• _TEXTE FOURNI_:

┌────────

Christiane Makward*

On va tout dallasser, Pamela ; Histoires de drague à l’africaine. Conception et mise en scène : Marielle Pinsard. Assistante à la mise en scène : Marion Noone. Scénographie : Yves Besson. Lumières : Gérald Garchey. Costumes : Séverine Besson. Musique : Grégory Duret. Chorégraphies : Jenny Mezile et Jean-Marie Boli Bi. Coachs : Nathalie Hounvo-Yekpe, Jenny Mezile, Criss Niangouna. Avec : Jean-Marie Boli Bi, Julie Dossavi, DJ Fessé le singe (Grégory Duret), Adji Gbessi, Achille Gwem, Carole Lokossou, Michael Todego, Nina Williman. Spectacle créé au Théâtre de Vidy, Lausanne, mars 2016. Vu au Tarmac, Paris, 26 novembre 2016, environ 75 minutes.

Au centre du plateau, une merveilleuse tête noire géante tenant plus de la lionne ou de la panthère que du singe. Elle évoque les masques africains mais rappelle plus particulièrement T’Challa (fils de T’Chaka), héros de la bande dessinée La Panthère noire. Sa mâchoire s’ouvre sur un trou rouge infernal, ses lèvres sont articulées, elle peut ouvrir grand ou « laisser tomber », comme on dit en anglais, sa mâchoire inférieure. La bête est douée d’une voix off caverneuse, ses yeux rougeoient, changent d’intensité ou se ferment selon les effets comiques désirés. De part et d’autre de la fantastique créature, des escaliers mènent à une console technique qui domine le plateau. Devant les platines se démène, quand il ne bondit pas sur scène pour se déhancher mieux que les acteurs africains, le DJ blanc dit « Fessé le singe », joué par Grégory Duret, danseur belge et acrobatique en diable. Il changera une vingtaine de fois de perruque et prendra aussi longuement la pose, index levé au ciel et longue chevelure, du Saint-Jean-Baptiste de Léonard de Vinci… C’est dire que le spectacle (du genre cabaret, car ce n’est pas une pièce de théâtre au sens usuel) fourmille d’idées et de références culturelles.

└────────

Photos de personnes avec points clés
┌────────

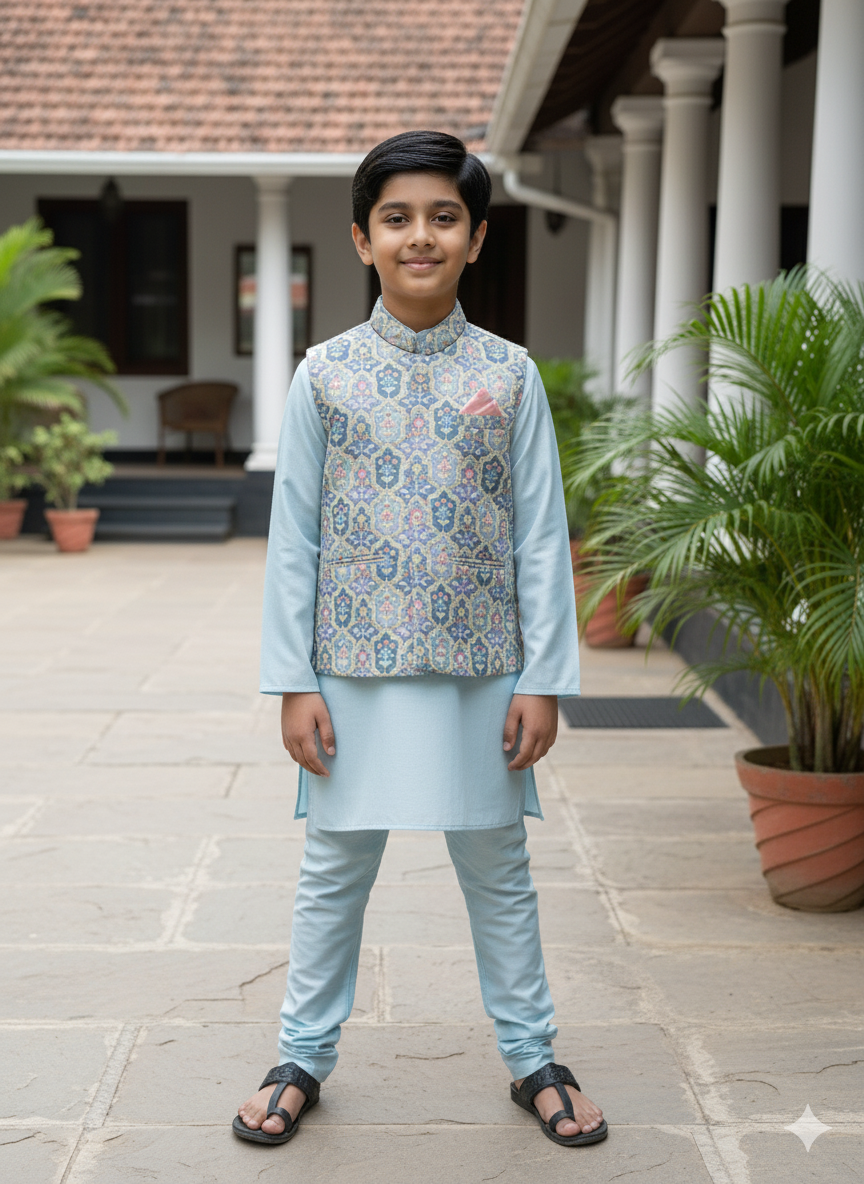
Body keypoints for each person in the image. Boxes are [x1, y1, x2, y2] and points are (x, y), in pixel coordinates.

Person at [232, 130, 607, 1150]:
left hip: (484, 672)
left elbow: (540, 534)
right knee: (333, 873)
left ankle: (533, 1055)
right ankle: (300, 1055)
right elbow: (294, 539)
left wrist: (544, 677)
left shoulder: (511, 374)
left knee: (499, 871)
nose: (421, 236)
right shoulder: (323, 374)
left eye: (444, 217)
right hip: (350, 673)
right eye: (396, 218)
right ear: (362, 238)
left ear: (477, 238)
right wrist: (292, 680)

└────────

D'après le texte fourni, quel héros de bande dessinée la tête noire géante placée au centre du plateau rappelle-t-elle plus particulièrement ?

Elle rappelle T'Challa, fils de T'Chaka, héros de la bande dessinée La Panthère noire.